Actions to take:
1 – Decide whether each statement (a), (b) and (c) agrees with the forum thread on dog breeding. Answer yes or no for each, and quote the words of the thread that settle it.

(a) Liesje owns a stud dog.
(b) In the first post, the dog with the bad heart is 6 years old.
(c) EmilyB says breed-worthy dogs have parents that are health tested.
2 – Retype the part of the forum thread on dog breeding between "As an owner" and "or become one.", inclusive.

Quoted passage:
= = =

You do understand that breeders often sell dogs on limited registration because they *shouldn't* be bred right? Temperment issues or genetic abnormalities that pop up. Perhaps it was a first time breeding that they tried and needed time to assess what it would actually produce.
Every breeding is a crapshoot, with knowledge and experience and all the right genetics, stuff goes horribly wrong and you are out one bitch. 

My own darling little genetic nightmare had parents who I'm sure were nice dogs. I got a dog with a list of health and behavioral issues that is never ending, I get to pay not one vet bill a year, but 6-8. Specialist fees, tests, not to mention that she has a bad heart and we have no idea from day to day if her next little panic episode might actually kill her. She's 4. How do you feel about selling that heartache to someone? My previous dog died from a genetic disease, one that could have been prevented. I had her all her life. That was a wonderful kick in the guts out of nowhere. I'm certain her parents were nice dogs as well. 
Cheap German Shepherds often end up in horrific places, and you can't sell them for top dollar with no papers, no provable bloodlines, no means of ensuring genetics.


----------



## Liesje (Mar 4, 2007)

As an owner with a stud dog, I would say you are not attracting a stud because your dog has no health clearances, is not old enough for breeding, and has no titles or purposeful type training to prove her breed worthiness. Yes, the lack of papers is an issue as well, but those other things are going to be deal-breakers above all else.


----------



## EmilyB (Mar 29, 2009)

Yes it is wrong. Long gone are those days when having a litter for the kids, or to make the female a better dog is something we do. Look around you at the shelters overflowing with dogs.

Breed worthy dogs are shown to be standard, with parents health tested. Leave it to the experts, or become one.


----------



## LaRen616 (Mar 4, 2010)

LoveEcho said:


> Dogs don't need to have litters for personal fulfillment, if that's what you mean by "let her" have a litter. Breeding and whelping is actually an incredibly arduous process for them and can cause some major, even fatal problems for the bitch.
> 
> Without papers, you can't say anything about her bloodlines, potential genetic issues, etc. What health testing have you done? Any titles (i.e. objective evaluations of temperament beyond "she's a good dog")? The vet can't "verify bloodlines."
> 
> ...


:thumbup:


----------



## LaRen616 (Mar 4, 2010)

= = =

Dataset entries:

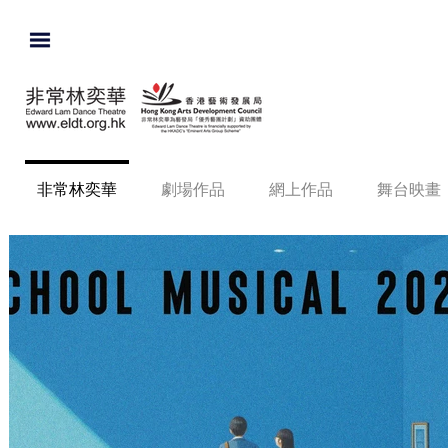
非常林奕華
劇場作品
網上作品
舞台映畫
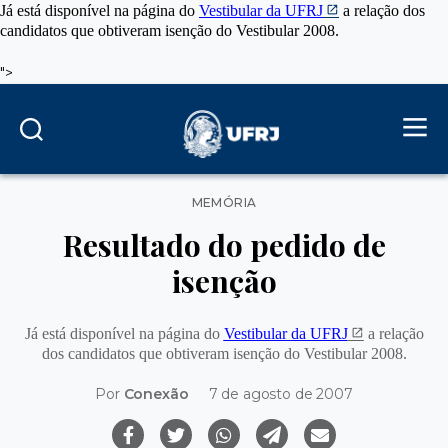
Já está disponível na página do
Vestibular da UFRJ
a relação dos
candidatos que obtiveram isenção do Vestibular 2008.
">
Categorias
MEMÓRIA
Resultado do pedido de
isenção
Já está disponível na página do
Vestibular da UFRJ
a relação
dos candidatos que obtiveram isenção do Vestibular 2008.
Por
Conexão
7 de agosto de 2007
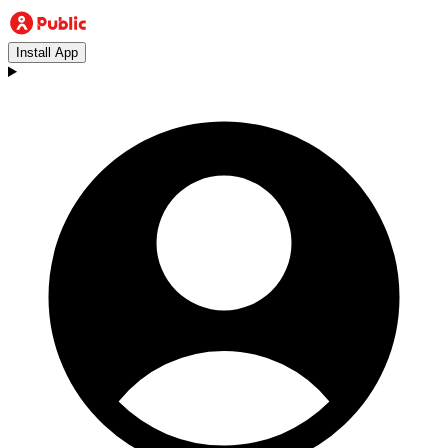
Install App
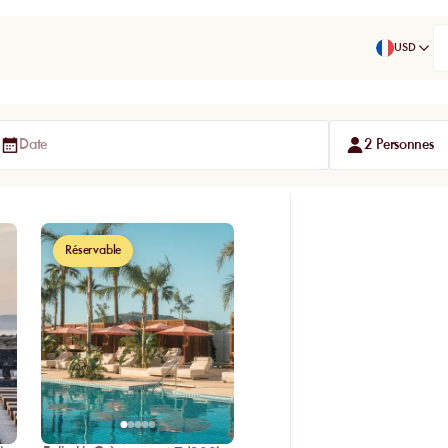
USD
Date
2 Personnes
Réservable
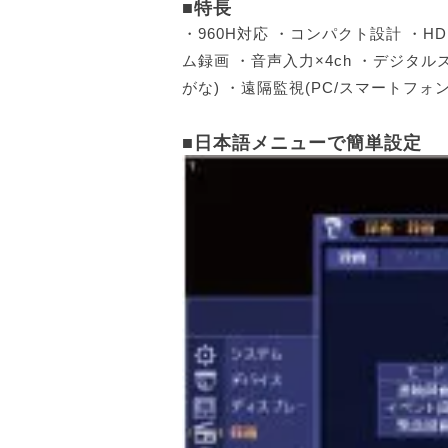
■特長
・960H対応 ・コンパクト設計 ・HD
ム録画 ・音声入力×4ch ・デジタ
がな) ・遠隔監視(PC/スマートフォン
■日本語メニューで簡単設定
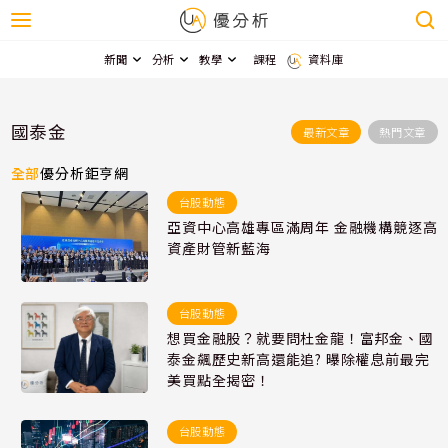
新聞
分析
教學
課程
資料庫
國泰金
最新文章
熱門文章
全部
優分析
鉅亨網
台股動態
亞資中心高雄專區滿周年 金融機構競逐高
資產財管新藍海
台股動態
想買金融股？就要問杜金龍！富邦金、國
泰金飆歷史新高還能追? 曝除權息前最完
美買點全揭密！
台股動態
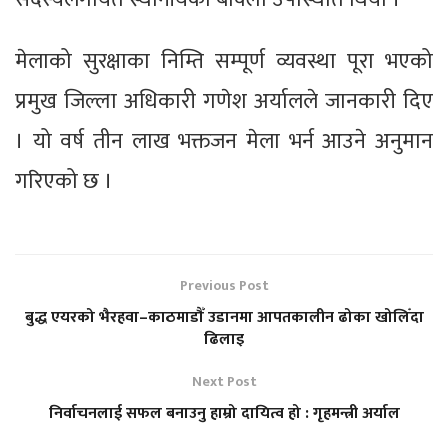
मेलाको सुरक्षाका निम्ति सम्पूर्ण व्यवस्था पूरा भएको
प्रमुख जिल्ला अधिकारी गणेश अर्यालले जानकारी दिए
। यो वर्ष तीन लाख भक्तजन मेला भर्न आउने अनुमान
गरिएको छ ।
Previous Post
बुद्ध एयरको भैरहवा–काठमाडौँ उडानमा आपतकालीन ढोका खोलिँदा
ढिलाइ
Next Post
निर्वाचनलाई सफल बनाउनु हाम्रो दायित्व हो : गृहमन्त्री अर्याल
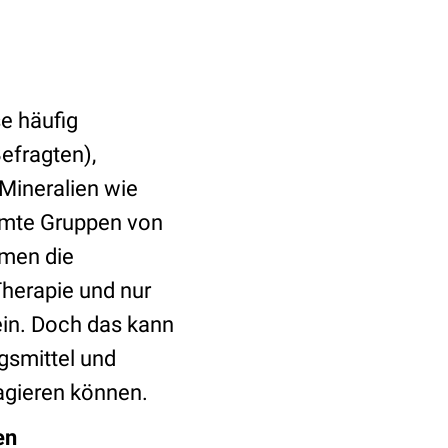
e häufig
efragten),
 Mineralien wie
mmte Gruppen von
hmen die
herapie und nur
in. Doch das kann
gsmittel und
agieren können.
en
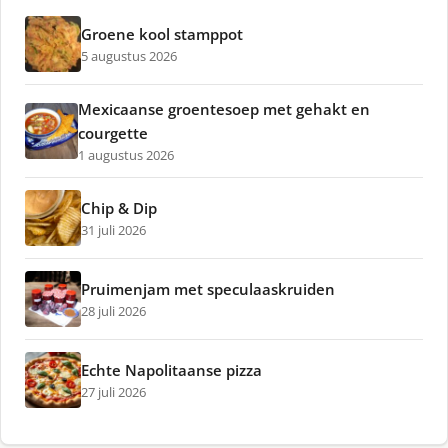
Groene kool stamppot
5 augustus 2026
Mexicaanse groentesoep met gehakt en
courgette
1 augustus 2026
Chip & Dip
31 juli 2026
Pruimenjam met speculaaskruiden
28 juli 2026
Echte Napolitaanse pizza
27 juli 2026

= = =

Activity answers:
1 –
(a) Yes: "As an owner with a stud dog"
(b) No: "She's 4."
(c) Yes: "Breed worthy dogs are shown to be standard, with parents health tested."

2 –
As an owner with a stud dog, I would say you are not attracting a stud because your dog has no health clearances, is not old enough for breeding, and has no titles or purposeful type training to prove her breed worthiness. Yes, the lack of papers is an issue as well, but those other things are going to be deal-breakers above all else.


----------



## EmilyB (Mar 29, 2009)

Yes it is wrong. Long gone are those days when having a litter for the kids, or to make the female a better dog is something we do. Look around you at the shelters overflowing with dogs.

Breed worthy dogs are shown to be standard, with parents health tested. Leave it to the experts, or become one.